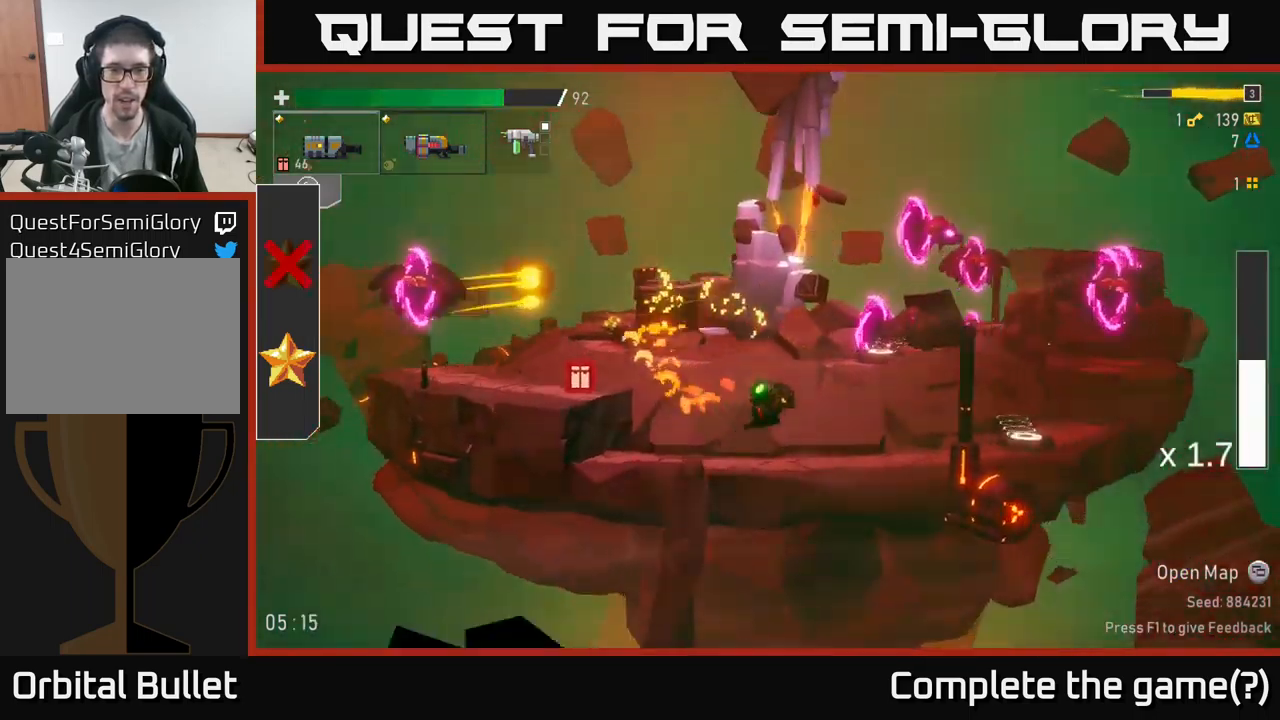
{"buttons": ["R2"], "left_stick": "left", "right_stick": "center", "events": [[33, "X", "up"], [200, "left_stick", "left"], [333, "A", "down"], [500, "A", "up"], [500, "R2", "down"]]}
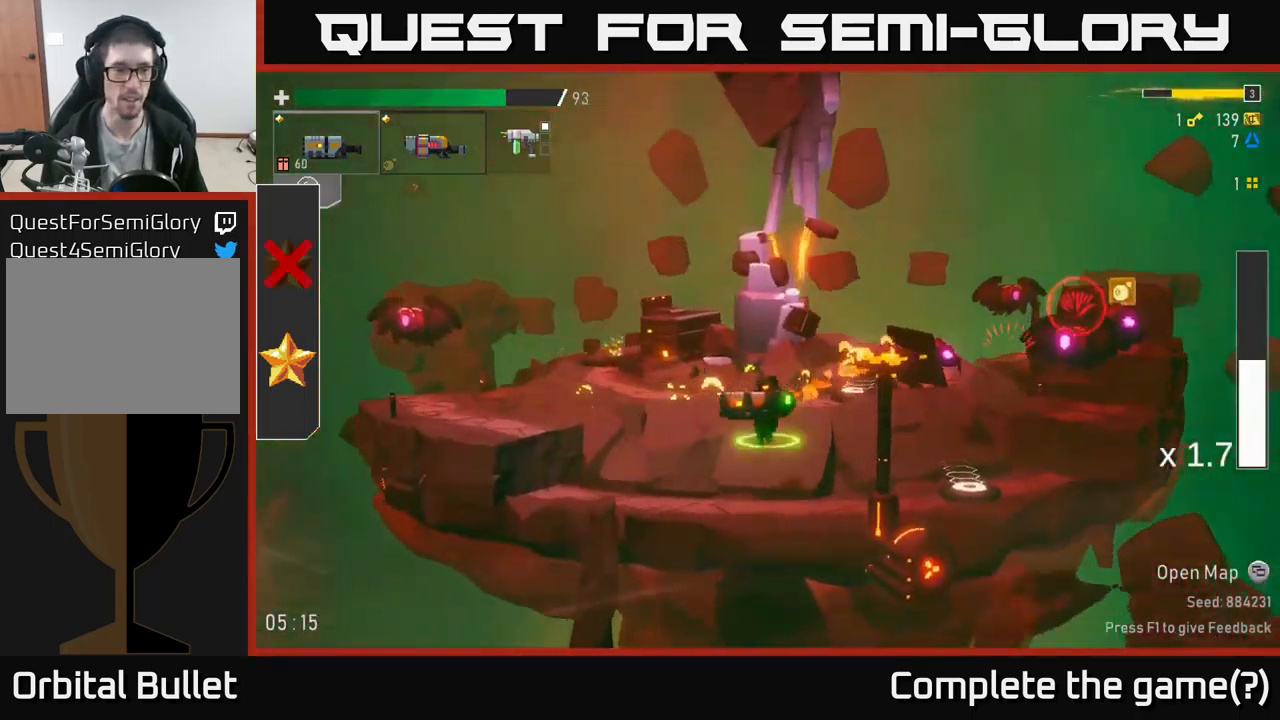
{"buttons": ["A"], "left_stick": "left", "right_stick": "center", "events": [[100, "R2", "up"], [217, "left_stick", "center"], [333, "left_stick", "left"], [367, "A", "down"]]}
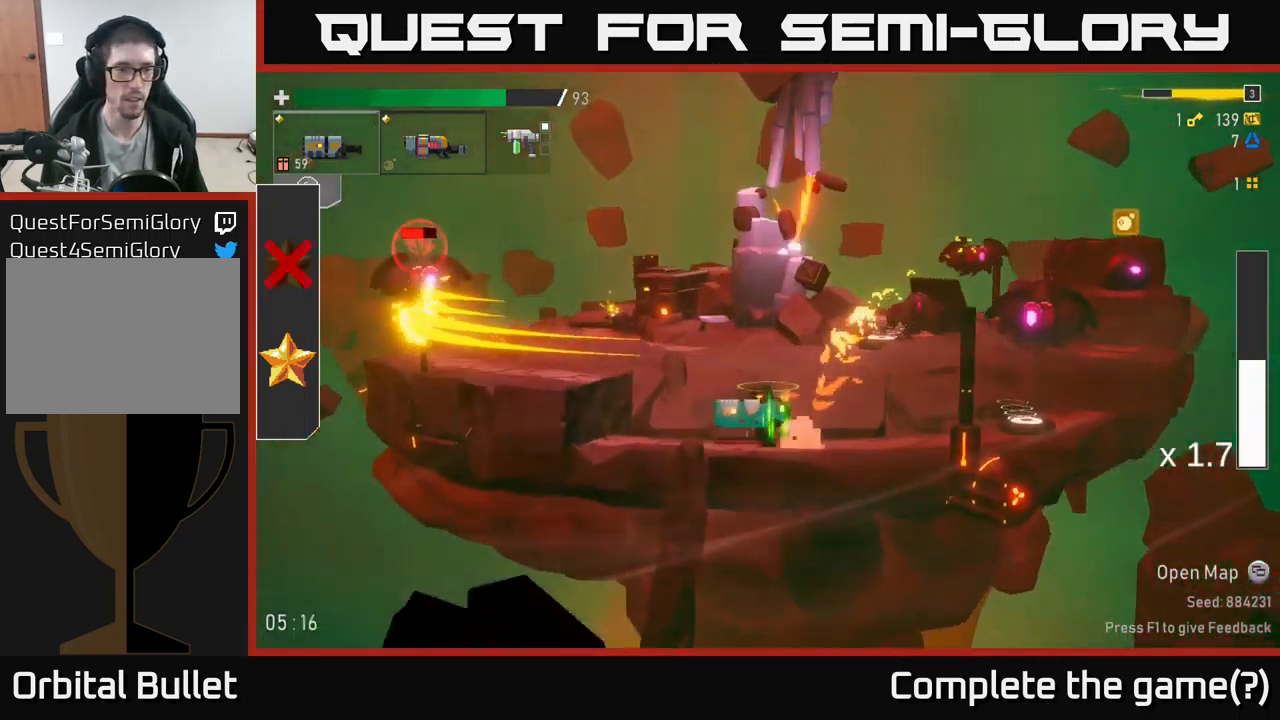
{"buttons": [], "left_stick": "left", "right_stick": "center", "events": [[167, "A", "up"], [200, "R2", "down"], [250, "R2", "up"], [267, "A", "down"], [433, "A", "up"]]}
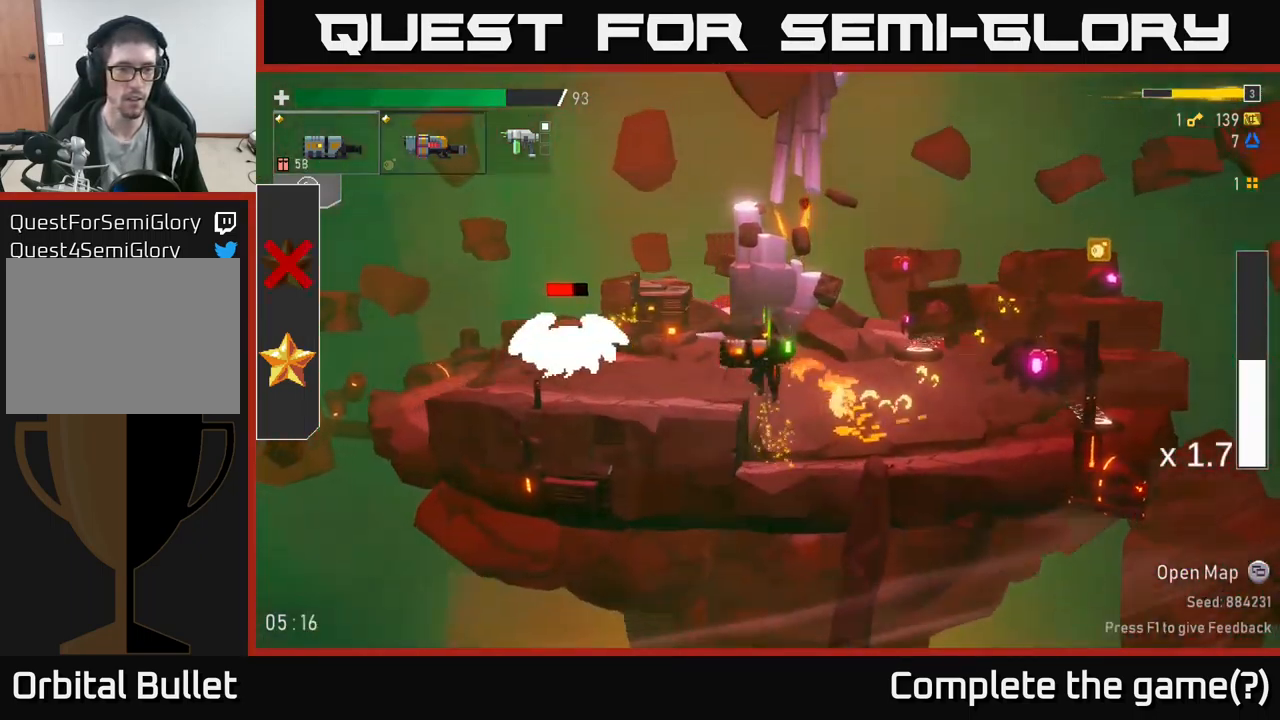
{"buttons": [], "left_stick": "left", "right_stick": "center", "events": [[83, "A", "down"], [83, "left_stick", "center"], [133, "R2", "down"], [216, "A", "up"], [216, "left_stick", "left"], [266, "R2", "up"], [283, "A", "down"], [283, "L2", "down"], [316, "X", "down"], [416, "A", "up"], [433, "L2", "up"], [449, "X", "up"]]}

**Work request:**
Please set down the data above exactly as given, leaving every picture out.

**Answer to this problem:**
{"buttons": ["R2"], "left_stick": "left", "right_stick": "center", "events": [[33, "X", "up"], [200, "left_stick", "left"], [333, "A", "down"], [500, "A", "up"], [500, "R2", "down"]]}
{"buttons": ["A"], "left_stick": "left", "right_stick": "center", "events": [[100, "R2", "up"], [217, "left_stick", "center"], [333, "left_stick", "left"], [367, "A", "down"]]}
{"buttons": [], "left_stick": "left", "right_stick": "center", "events": [[167, "A", "up"], [200, "R2", "down"], [250, "R2", "up"], [267, "A", "down"], [433, "A", "up"]]}
{"buttons": [], "left_stick": "left", "right_stick": "center", "events": [[83, "A", "down"], [83, "left_stick", "center"], [133, "R2", "down"], [216, "A", "up"], [216, "left_stick", "left"], [266, "R2", "up"], [283, "A", "down"], [283, "L2", "down"], [316, "X", "down"], [416, "A", "up"], [433, "L2", "up"], [449, "X", "up"]]}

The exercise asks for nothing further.